[[ Source material, beginning ]]

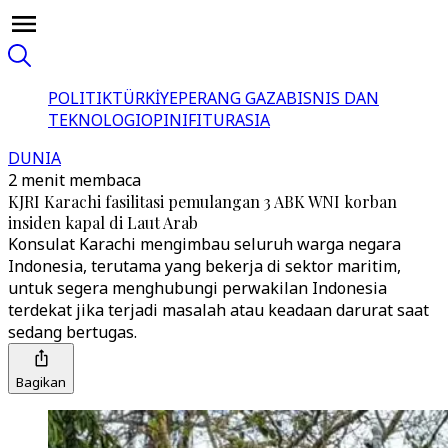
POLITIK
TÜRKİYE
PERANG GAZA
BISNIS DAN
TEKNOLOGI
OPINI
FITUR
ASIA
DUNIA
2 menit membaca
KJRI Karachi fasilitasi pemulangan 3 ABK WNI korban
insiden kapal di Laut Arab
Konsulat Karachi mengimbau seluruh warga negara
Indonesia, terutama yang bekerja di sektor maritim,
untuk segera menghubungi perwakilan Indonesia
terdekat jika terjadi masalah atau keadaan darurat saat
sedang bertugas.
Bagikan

[[ Source material, end ]]
[[ Source material, beginning ]]

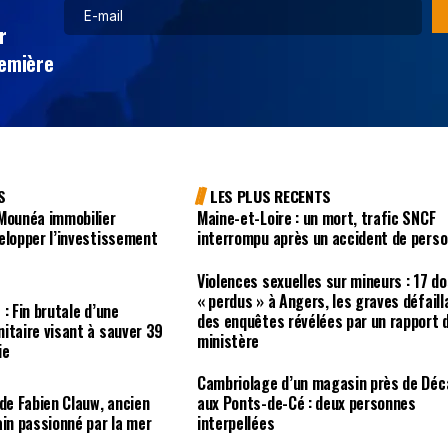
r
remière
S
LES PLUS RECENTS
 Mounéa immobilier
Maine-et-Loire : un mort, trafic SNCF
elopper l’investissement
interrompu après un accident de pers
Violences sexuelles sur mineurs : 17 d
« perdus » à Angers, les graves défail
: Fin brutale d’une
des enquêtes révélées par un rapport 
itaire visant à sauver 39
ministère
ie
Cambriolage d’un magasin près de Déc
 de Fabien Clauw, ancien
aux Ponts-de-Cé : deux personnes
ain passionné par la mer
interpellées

[[ Source material, end ]]
[[ Source material, beginning ]]

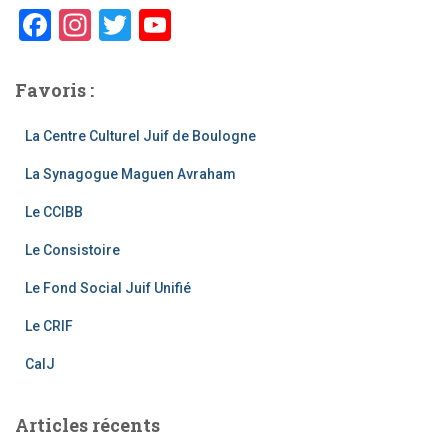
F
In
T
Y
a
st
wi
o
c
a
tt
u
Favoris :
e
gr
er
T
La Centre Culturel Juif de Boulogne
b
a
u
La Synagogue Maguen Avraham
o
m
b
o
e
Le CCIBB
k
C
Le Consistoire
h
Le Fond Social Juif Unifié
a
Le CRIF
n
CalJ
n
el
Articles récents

[[ Source material, end ]]

(Task details):
All that belongs in the answer is the run of lines above from the line containing "de Fabien Clauw, ancien" through the line containing "interpellées", exactly as written.

(Answer):
 de Fabien Clauw, ancien
aux Ponts-de-Cé : deux personnes
ain passionné par la mer
interpellées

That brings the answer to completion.